YOUR GOAL: Filter the entries that follow, copying every line in which the word "anchor" appears.

GIVEN RECORDS:
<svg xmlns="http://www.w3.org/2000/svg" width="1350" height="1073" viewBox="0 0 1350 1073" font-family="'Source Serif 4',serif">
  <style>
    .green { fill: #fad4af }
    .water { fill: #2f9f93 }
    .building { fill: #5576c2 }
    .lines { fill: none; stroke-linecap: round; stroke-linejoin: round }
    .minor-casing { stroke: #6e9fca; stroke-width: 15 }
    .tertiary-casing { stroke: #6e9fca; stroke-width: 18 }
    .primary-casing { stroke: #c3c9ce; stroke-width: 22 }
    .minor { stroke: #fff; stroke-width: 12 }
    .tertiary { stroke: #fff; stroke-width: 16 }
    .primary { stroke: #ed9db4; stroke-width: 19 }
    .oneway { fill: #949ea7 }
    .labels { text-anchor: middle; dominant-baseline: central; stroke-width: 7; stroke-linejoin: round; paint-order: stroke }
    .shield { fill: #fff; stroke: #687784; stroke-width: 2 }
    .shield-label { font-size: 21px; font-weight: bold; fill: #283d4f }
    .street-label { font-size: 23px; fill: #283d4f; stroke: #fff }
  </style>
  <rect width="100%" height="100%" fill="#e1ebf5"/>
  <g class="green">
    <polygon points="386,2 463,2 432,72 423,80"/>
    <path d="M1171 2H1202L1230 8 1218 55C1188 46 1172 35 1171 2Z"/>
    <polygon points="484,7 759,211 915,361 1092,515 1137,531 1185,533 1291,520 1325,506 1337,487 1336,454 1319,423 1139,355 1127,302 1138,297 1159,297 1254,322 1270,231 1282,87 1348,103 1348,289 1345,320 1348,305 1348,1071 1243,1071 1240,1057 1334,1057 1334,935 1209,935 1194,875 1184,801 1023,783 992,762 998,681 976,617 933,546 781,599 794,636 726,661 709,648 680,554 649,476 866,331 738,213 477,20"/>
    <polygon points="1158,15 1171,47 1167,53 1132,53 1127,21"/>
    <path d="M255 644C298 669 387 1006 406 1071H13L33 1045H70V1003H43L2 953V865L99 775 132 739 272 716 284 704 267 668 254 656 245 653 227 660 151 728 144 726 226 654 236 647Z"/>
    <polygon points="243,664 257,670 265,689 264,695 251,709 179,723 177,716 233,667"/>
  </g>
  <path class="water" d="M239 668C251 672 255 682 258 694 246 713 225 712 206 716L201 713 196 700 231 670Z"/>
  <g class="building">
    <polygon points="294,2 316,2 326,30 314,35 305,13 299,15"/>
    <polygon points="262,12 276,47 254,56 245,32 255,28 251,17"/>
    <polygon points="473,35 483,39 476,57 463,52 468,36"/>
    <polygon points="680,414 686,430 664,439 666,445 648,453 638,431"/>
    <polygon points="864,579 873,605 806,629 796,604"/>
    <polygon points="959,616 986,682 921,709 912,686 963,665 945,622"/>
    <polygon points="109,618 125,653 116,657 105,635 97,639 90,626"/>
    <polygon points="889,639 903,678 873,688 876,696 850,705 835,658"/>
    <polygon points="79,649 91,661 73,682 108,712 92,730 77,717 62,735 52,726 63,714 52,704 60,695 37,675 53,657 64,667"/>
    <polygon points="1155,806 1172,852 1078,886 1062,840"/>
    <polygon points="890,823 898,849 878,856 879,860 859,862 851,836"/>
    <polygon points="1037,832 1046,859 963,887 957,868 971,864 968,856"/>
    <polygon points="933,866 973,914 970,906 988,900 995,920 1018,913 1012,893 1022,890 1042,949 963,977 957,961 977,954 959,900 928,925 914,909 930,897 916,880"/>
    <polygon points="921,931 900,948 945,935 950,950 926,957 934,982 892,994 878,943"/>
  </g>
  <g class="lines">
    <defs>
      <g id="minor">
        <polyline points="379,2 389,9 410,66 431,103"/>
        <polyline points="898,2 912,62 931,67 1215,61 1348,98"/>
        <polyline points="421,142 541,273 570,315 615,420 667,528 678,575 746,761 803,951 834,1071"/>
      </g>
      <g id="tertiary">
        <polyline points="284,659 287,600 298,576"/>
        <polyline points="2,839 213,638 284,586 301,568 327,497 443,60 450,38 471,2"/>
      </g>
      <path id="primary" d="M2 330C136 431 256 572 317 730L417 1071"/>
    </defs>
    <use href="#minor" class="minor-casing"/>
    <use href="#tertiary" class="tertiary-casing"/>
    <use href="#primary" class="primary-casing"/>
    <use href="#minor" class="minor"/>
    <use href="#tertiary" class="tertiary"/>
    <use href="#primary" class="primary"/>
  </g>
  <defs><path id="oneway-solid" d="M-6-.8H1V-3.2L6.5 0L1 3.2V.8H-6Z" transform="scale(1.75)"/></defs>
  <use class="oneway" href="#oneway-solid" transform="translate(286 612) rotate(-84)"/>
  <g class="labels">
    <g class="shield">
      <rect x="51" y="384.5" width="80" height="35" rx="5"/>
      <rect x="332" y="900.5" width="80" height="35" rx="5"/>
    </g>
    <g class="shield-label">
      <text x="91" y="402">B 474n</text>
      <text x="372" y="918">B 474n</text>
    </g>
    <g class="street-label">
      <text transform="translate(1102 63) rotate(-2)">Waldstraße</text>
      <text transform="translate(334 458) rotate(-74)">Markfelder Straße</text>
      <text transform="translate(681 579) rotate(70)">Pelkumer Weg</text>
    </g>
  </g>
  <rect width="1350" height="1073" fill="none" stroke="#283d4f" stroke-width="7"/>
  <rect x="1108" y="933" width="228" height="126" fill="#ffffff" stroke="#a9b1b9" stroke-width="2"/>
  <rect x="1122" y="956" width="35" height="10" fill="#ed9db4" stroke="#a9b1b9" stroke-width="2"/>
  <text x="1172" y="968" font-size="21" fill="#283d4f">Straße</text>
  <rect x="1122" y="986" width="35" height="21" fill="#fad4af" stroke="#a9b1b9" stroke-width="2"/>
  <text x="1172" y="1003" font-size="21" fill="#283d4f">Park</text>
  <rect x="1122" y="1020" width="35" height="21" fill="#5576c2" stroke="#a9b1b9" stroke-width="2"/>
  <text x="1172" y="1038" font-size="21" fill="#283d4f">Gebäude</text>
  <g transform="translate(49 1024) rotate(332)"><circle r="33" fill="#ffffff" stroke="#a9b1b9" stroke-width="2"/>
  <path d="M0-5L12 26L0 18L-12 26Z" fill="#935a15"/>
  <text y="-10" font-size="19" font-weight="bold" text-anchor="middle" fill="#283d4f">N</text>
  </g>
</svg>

TASK OUTPUT:
    .labels { text-anchor: middle; dominant-baseline: central; stroke-width: 7; stroke-linejoin: round; paint-order: stroke }
  <text y="-10" font-size="19" font-weight="bold" text-anchor="middle" fill="#283d4f">N</text>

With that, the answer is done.